- [Raw data]
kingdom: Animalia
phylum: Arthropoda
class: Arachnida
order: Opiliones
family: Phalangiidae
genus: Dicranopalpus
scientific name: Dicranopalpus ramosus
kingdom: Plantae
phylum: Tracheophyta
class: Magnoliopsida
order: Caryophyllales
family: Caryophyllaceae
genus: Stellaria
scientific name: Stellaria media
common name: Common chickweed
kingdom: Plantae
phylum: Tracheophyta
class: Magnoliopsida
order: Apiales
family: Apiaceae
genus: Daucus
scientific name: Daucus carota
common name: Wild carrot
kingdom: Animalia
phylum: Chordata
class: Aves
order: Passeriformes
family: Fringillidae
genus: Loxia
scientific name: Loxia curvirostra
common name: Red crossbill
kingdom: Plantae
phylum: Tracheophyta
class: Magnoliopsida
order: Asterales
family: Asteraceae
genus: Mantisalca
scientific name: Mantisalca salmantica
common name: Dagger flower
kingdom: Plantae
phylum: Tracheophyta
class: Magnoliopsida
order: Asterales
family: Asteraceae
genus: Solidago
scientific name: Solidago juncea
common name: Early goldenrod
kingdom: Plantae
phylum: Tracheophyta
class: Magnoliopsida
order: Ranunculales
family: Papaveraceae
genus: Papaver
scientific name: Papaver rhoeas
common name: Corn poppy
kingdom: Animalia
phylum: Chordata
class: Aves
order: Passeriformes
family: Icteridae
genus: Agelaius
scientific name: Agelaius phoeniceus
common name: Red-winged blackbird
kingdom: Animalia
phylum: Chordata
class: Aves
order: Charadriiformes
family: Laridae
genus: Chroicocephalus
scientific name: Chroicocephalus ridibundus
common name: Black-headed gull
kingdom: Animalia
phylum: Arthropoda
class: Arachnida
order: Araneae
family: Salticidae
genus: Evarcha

- [Instructions to follow] Update the lines starting at the one that contains "scientific name: Chroicocephalus ridibundus" and running through the end of the rows, replacing "class" with "taxonomic class" and leaving everything else unchanged. Give back only those lines.

- [Exercise result]
scientific name: Chroicocephalus ridibundus
common name: Black-headed gull
kingdom: Animalia
phylum: Arthropoda
taxonomic class: Arachnida
order: Araneae
family: Salticidae
genus: Evarcha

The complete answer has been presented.